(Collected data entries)
#####
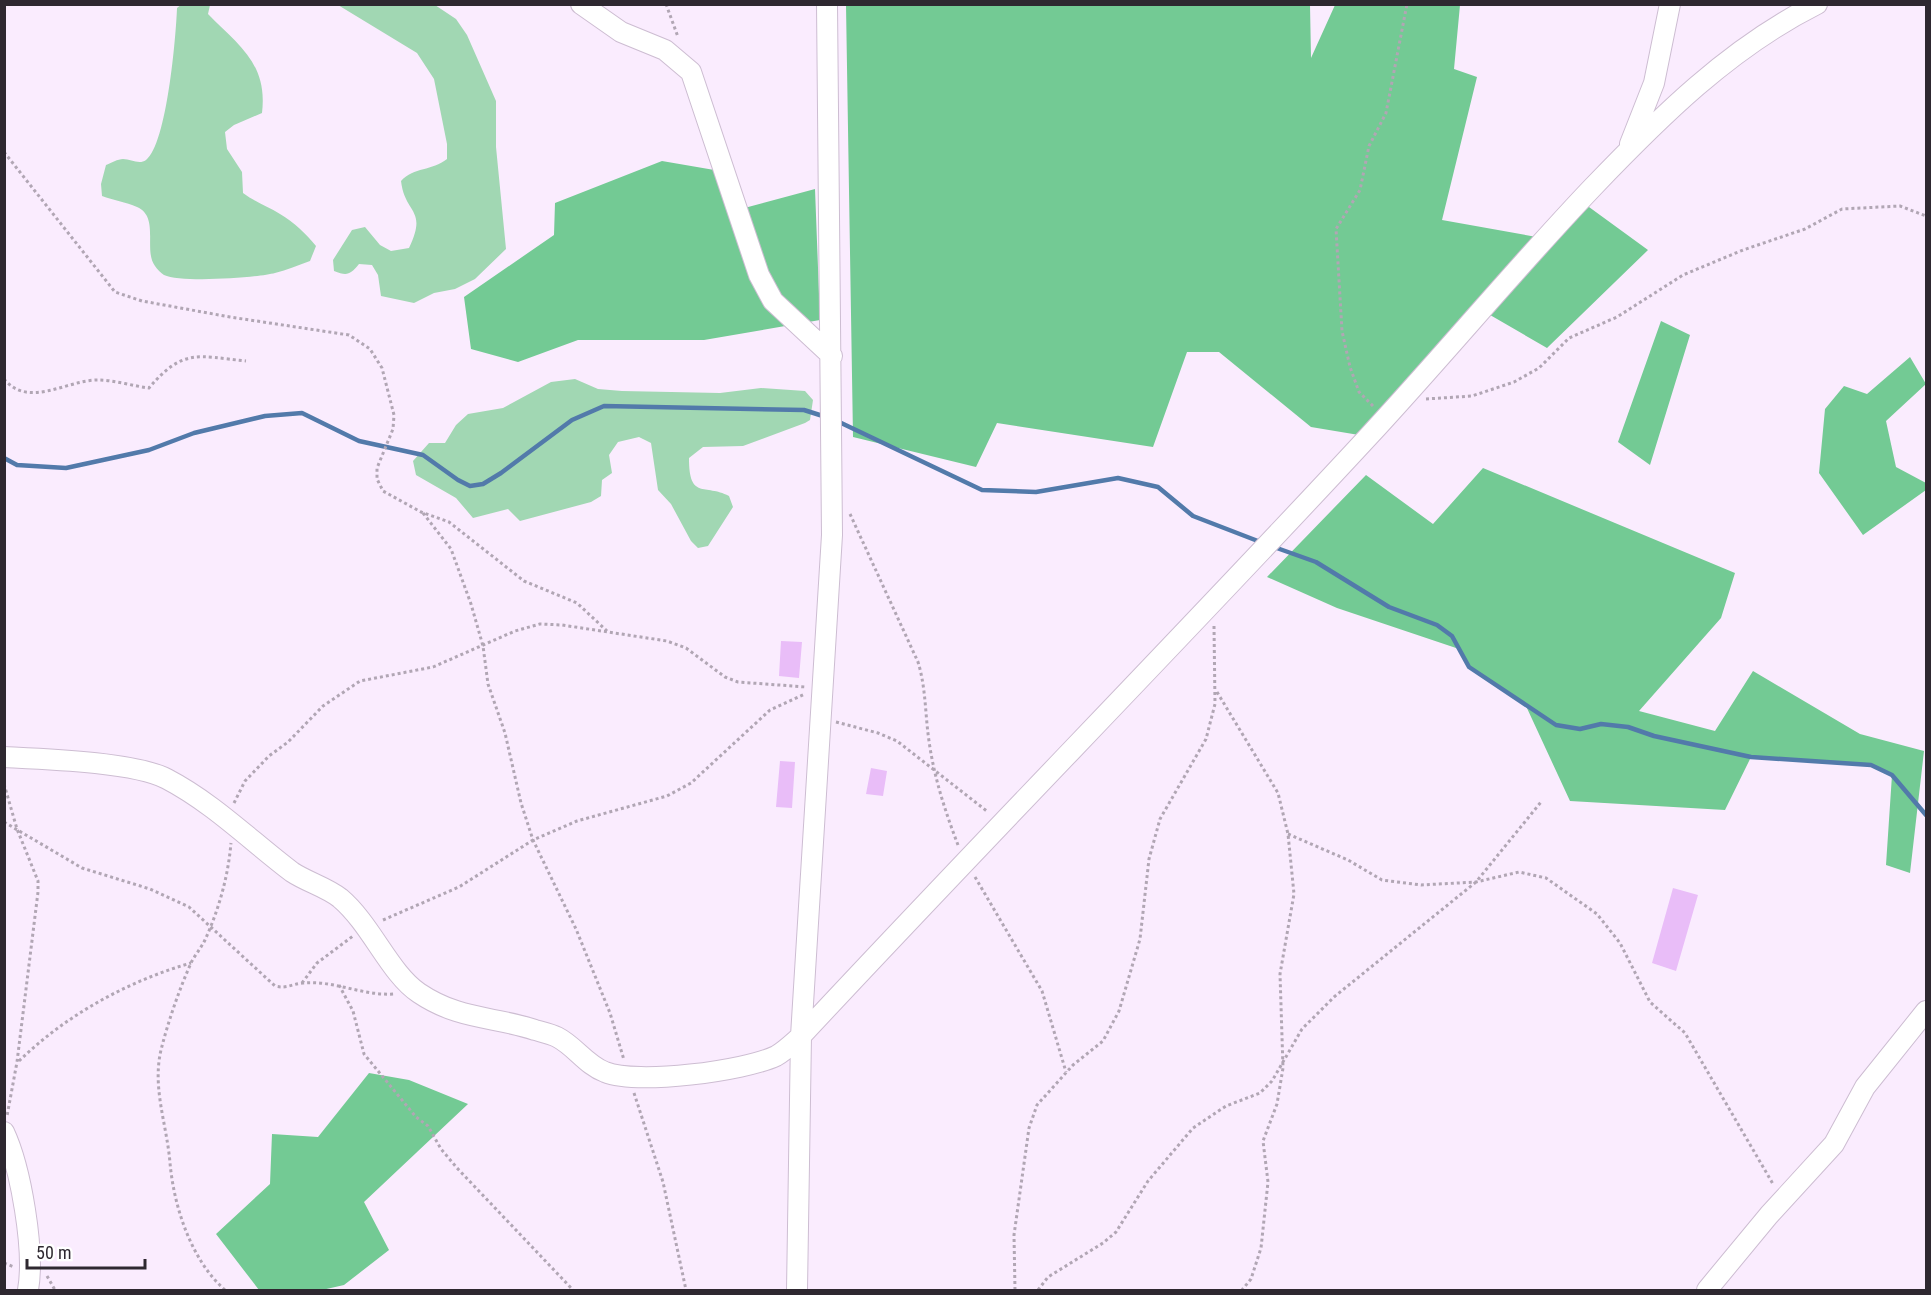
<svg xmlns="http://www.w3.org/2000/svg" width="1931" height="1295" font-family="'Roboto Condensed',sans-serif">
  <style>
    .green { fill: #a1d7b3 }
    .forest { fill: #73ca94 }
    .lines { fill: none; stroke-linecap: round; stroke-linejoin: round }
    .stream { stroke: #527aaa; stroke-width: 4.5 }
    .building { fill: #e9bdf8 }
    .minor-casing { stroke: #cdbdd2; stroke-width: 22 }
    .path { stroke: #b1a6b4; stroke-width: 3; stroke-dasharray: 3 3; stroke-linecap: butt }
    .minor { stroke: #fff; stroke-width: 20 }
  </style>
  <rect width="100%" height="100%" fill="#faecfe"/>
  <path class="green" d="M182 4 210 5 208 14C238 45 268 63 262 113L234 125 225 132 227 149 242 172 243 193C255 202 267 206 280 214 294 222 306 234 316 246L310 261C298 265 287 270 275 273 256 278 181 283 164 275 161 273 157 269 155 266 143 250 160 217 137 207 126 202 113 200 102 196L101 184 106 165C111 163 118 159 123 159 131 159 139 165 146 160 167 144 176 36 177 8Z
    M338 5H435L456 19 467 35 496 101V147L506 249 475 279 455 289 434 293 414 303 381 296 378 275 372 265 359 264C350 275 347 276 334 271L333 260 352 230 365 227 380 245 391 251 409 248C428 208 405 215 401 181 414 167 432 171 447 159V144L434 79 417 53Z
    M575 379 598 389 622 391 720 393 761 388 805 391 813 400 810 420 805 423 743 446 703 447 689 458C689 501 705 483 729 496L733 507 708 546 698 548 691 541 671 504 658 490 651 443 639 437 618 442 609 455 612 473 602 480 601 496 591 502 520 521 508 509 473 518 456 498 416 475 413 461 429 443H445L456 425 468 414 503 408 551 382Z"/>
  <path class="forest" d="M846 5H1310L1311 58 1335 5H1460L1454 69 1477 77 1442 220 1542 238 1578 199 1648 250 1547 348 1478 308 1365 436 1311 427 1219 352H1187L1153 447 997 423 976 467 853 437Z
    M662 161 726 172 737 210 815 189 820 320 704 340H578L518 362 471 349 464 297 554 235 555 203Z
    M1661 321 1690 335 1650 465 1618 442Z
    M1910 357 1926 384 1886 421 1896 467 1926 483V490L1863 535 1819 473 1825 409 1844 386 1867 394Z
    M1483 468 1735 573 1721 618 1639 711 1715 731 1753 671 1860 734 1924 751 1910 873 1886 865 1892 775 1871 765 1751 757 1725 810 1570 801 1526 706 1469 667 1459 649 1337 608 1267 577 1366 475 1433 524Z
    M369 1073 409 1080 468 1104 364 1202 389 1250 344 1285 322 1290H259L216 1234 270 1184 272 1134 318 1137Z"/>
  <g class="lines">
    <path class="stream" d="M837 421 982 490 1036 492 1118 478 1158 487 1193 516 1263 543
      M4 458 17 465 66 468 149 450 194 433 265 416 302 413 359 441 423 455 458 480 470 486 483 484 501 473 572 420 604 406 804 410 826 417
      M1274 547 1316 562 1389 607 1437 625 1452 636 1469 667 1556 725 1580 729 1601 724 1628 727 1654 736 1751 757 1871 765 1892 775 1926 815"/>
  </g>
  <path class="building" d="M781 641 802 642 799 678 779 676Z
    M780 761 795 762 792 808 776 807Z
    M871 768 887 771 883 796 866 794Z
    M1673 888 1698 895 1676 971 1652 963Z"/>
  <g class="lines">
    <defs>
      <path id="minor" d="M581 4 621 32 665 50 691 72 759 275 773 301 832 356
        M1630 144 1654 83 1670 4
        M4 757C44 759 135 762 167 779 213 803 251 841 292 872 307 882 326 887 340 898 371 924 390 974 419 993 459 1020 493 1016 535 1030 542 1032 551 1034 557 1037 575 1046 586 1065 605 1072 637 1085 744 1071 776 1056 785 1051 793 1043 801 1036 988 835 1181 639 1368 437 1444 355 1515 269 1592 188 1659 118 1729 48 1817 4
        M4 1132C21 1168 35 1251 28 1290
        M797 1290 801 1036 832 535 827 4
        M1707 1290 1769 1215 1834 1144 1865 1087 1926 1011"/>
    </defs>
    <use href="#minor" class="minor-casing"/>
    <path class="path" d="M666 4 678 37
      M4 152 115 292 142 301 230 317 349 335 370 349 382 368 394 415 393 429 377 468V479L383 491 421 512 449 522 524 581 577 603 607 631
      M4 379C29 409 66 380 98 380 114 380 133 386 149 388 183 348 197 356 246 361
      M1426 399 1472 396 1514 382 1539 368 1569 338 1617 317 1683 275 1743 250 1805 229 1842 209 1900 206 1926 216
      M1373 406 1359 392 1350 367 1342 331 1336 229 1360 190 1369 146 1386 113 1407 4
      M423 513 451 549 471 604 483 646 488 684 505 733 521 803 533 840 576 929 610 1013 624 1060
      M850 514 918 662C926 688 925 714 929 741 934 777 945 811 958 845
      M1217 692 1278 793 1288 834 1294 894 1280 974 1283 1068 1277 1104 1263 1141 1268 1182 1261 1248 1251 1279 1242 1290
      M836 722 878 733 897 741 988 812
      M4 784 17 829 38 881V892L17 1062 7 1116
      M234 803 245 781 269 756 288 742 323 706 360 681 433 667 515 631 540 624 562 625 667 641 686 648 725 677 738 682 806 687
      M4 822 82 868 150 889 189 907 275 986C286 989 292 984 303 983 334 980 362 996 394 994
      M1288 834 1348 860 1382 880 1421 885 1476 882 1519 872 1546 878 1597 914 1620 943 1650 1002 1685 1033 1773 1184
      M975 877 1042 991 1066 1072
      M383 920 459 887 533 840 577 821 667 796 691 783 770 710 805 694
      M302 983 317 963 353 936
      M339 985 353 1011 364 1054 416 1117 428 1126 441 1149 457 1168 573 1290
      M19 1061C66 1015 128 981 191 963
      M634 1093 663 1182 686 1290
      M4 1263 14 1267
      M47 1276 55 1290
      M225 1290C191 1260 174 1207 170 1163 167 1125 152 1088 161 1050 168 1022 179 990 191 963 195 955 201 948 205 940 219 909 228 877 231 843
      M1015 1290 1014 1235 1029 1128 1037 1105 1073 1065 1103 1041 1119 1011 1140 939 1149 859 1160 819 1206 739 1215 704 1214 626
      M1038 1290 1048 1277 1103 1243 1116 1232 1148 1181 1193 1128 1226 1106 1260 1093 1272 1081 1302 1029 1334 997 1476 882 1541 802"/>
    <use href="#minor" class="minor"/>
  </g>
  <rect width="1931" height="1295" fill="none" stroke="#2e2830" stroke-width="12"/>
  <path d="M27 1259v9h118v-9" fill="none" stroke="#2e2830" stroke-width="3"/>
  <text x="36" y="1259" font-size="18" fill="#2e2830" stroke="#ffffff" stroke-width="4.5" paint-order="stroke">50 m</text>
</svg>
#####
• Task instructions:
Repeat the entries above exactly as written, but not their pictures.

• Solution to this problem:
<svg xmlns="http://www.w3.org/2000/svg" width="1931" height="1295" font-family="'Roboto Condensed',sans-serif">
  <style>
    .green { fill: #a1d7b3 }
    .forest { fill: #73ca94 }
    .lines { fill: none; stroke-linecap: round; stroke-linejoin: round }
    .stream { stroke: #527aaa; stroke-width: 4.5 }
    .building { fill: #e9bdf8 }
    .minor-casing { stroke: #cdbdd2; stroke-width: 22 }
    .path { stroke: #b1a6b4; stroke-width: 3; stroke-dasharray: 3 3; stroke-linecap: butt }
    .minor { stroke: #fff; stroke-width: 20 }
  </style>
  <rect width="100%" height="100%" fill="#faecfe"/>
  <path class="green" d="M182 4 210 5 208 14C238 45 268 63 262 113L234 125 225 132 227 149 242 172 243 193C255 202 267 206 280 214 294 222 306 234 316 246L310 261C298 265 287 270 275 273 256 278 181 283 164 275 161 273 157 269 155 266 143 250 160 217 137 207 126 202 113 200 102 196L101 184 106 165C111 163 118 159 123 159 131 159 139 165 146 160 167 144 176 36 177 8Z
    M338 5H435L456 19 467 35 496 101V147L506 249 475 279 455 289 434 293 414 303 381 296 378 275 372 265 359 264C350 275 347 276 334 271L333 260 352 230 365 227 380 245 391 251 409 248C428 208 405 215 401 181 414 167 432 171 447 159V144L434 79 417 53Z
    M575 379 598 389 622 391 720 393 761 388 805 391 813 400 810 420 805 423 743 446 703 447 689 458C689 501 705 483 729 496L733 507 708 546 698 548 691 541 671 504 658 490 651 443 639 437 618 442 609 455 612 473 602 480 601 496 591 502 520 521 508 509 473 518 456 498 416 475 413 461 429 443H445L456 425 468 414 503 408 551 382Z"/>
  <path class="forest" d="M846 5H1310L1311 58 1335 5H1460L1454 69 1477 77 1442 220 1542 238 1578 199 1648 250 1547 348 1478 308 1365 436 1311 427 1219 352H1187L1153 447 997 423 976 467 853 437Z
    M662 161 726 172 737 210 815 189 820 320 704 340H578L518 362 471 349 464 297 554 235 555 203Z
    M1661 321 1690 335 1650 465 1618 442Z
    M1910 357 1926 384 1886 421 1896 467 1926 483V490L1863 535 1819 473 1825 409 1844 386 1867 394Z
    M1483 468 1735 573 1721 618 1639 711 1715 731 1753 671 1860 734 1924 751 1910 873 1886 865 1892 775 1871 765 1751 757 1725 810 1570 801 1526 706 1469 667 1459 649 1337 608 1267 577 1366 475 1433 524Z
    M369 1073 409 1080 468 1104 364 1202 389 1250 344 1285 322 1290H259L216 1234 270 1184 272 1134 318 1137Z"/>
  <g class="lines">
    <path class="stream" d="M837 421 982 490 1036 492 1118 478 1158 487 1193 516 1263 543
      M4 458 17 465 66 468 149 450 194 433 265 416 302 413 359 441 423 455 458 480 470 486 483 484 501 473 572 420 604 406 804 410 826 417
      M1274 547 1316 562 1389 607 1437 625 1452 636 1469 667 1556 725 1580 729 1601 724 1628 727 1654 736 1751 757 1871 765 1892 775 1926 815"/>
  </g>
  <path class="building" d="M781 641 802 642 799 678 779 676Z
    M780 761 795 762 792 808 776 807Z
    M871 768 887 771 883 796 866 794Z
    M1673 888 1698 895 1676 971 1652 963Z"/>
  <g class="lines">
    <defs>
      <path id="minor" d="M581 4 621 32 665 50 691 72 759 275 773 301 832 356
        M1630 144 1654 83 1670 4
        M4 757C44 759 135 762 167 779 213 803 251 841 292 872 307 882 326 887 340 898 371 924 390 974 419 993 459 1020 493 1016 535 1030 542 1032 551 1034 557 1037 575 1046 586 1065 605 1072 637 1085 744 1071 776 1056 785 1051 793 1043 801 1036 988 835 1181 639 1368 437 1444 355 1515 269 1592 188 1659 118 1729 48 1817 4
        M4 1132C21 1168 35 1251 28 1290
        M797 1290 801 1036 832 535 827 4
        M1707 1290 1769 1215 1834 1144 1865 1087 1926 1011"/>
    </defs>
    <use href="#minor" class="minor-casing"/>
    <path class="path" d="M666 4 678 37
      M4 152 115 292 142 301 230 317 349 335 370 349 382 368 394 415 393 429 377 468V479L383 491 421 512 449 522 524 581 577 603 607 631
      M4 379C29 409 66 380 98 380 114 380 133 386 149 388 183 348 197 356 246 361
      M1426 399 1472 396 1514 382 1539 368 1569 338 1617 317 1683 275 1743 250 1805 229 1842 209 1900 206 1926 216
      M1373 406 1359 392 1350 367 1342 331 1336 229 1360 190 1369 146 1386 113 1407 4
      M423 513 451 549 471 604 483 646 488 684 505 733 521 803 533 840 576 929 610 1013 624 1060
      M850 514 918 662C926 688 925 714 929 741 934 777 945 811 958 845
      M1217 692 1278 793 1288 834 1294 894 1280 974 1283 1068 1277 1104 1263 1141 1268 1182 1261 1248 1251 1279 1242 1290
      M836 722 878 733 897 741 988 812
      M4 784 17 829 38 881V892L17 1062 7 1116
      M234 803 245 781 269 756 288 742 323 706 360 681 433 667 515 631 540 624 562 625 667 641 686 648 725 677 738 682 806 687
      M4 822 82 868 150 889 189 907 275 986C286 989 292 984 303 983 334 980 362 996 394 994
      M1288 834 1348 860 1382 880 1421 885 1476 882 1519 872 1546 878 1597 914 1620 943 1650 1002 1685 1033 1773 1184
      M975 877 1042 991 1066 1072
      M383 920 459 887 533 840 577 821 667 796 691 783 770 710 805 694
      M302 983 317 963 353 936
      M339 985 353 1011 364 1054 416 1117 428 1126 441 1149 457 1168 573 1290
      M19 1061C66 1015 128 981 191 963
      M634 1093 663 1182 686 1290
      M4 1263 14 1267
      M47 1276 55 1290
      M225 1290C191 1260 174 1207 170 1163 167 1125 152 1088 161 1050 168 1022 179 990 191 963 195 955 201 948 205 940 219 909 228 877 231 843
      M1015 1290 1014 1235 1029 1128 1037 1105 1073 1065 1103 1041 1119 1011 1140 939 1149 859 1160 819 1206 739 1215 704 1214 626
      M1038 1290 1048 1277 1103 1243 1116 1232 1148 1181 1193 1128 1226 1106 1260 1093 1272 1081 1302 1029 1334 997 1476 882 1541 802"/>
    <use href="#minor" class="minor"/>
  </g>
  <rect width="1931" height="1295" fill="none" stroke="#2e2830" stroke-width="12"/>
  <path d="M27 1259v9h118v-9" fill="none" stroke="#2e2830" stroke-width="3"/>
  <text x="36" y="1259" font-size="18" fill="#2e2830" stroke="#ffffff" stroke-width="4.5" paint-order="stroke">50 m</text>
</svg>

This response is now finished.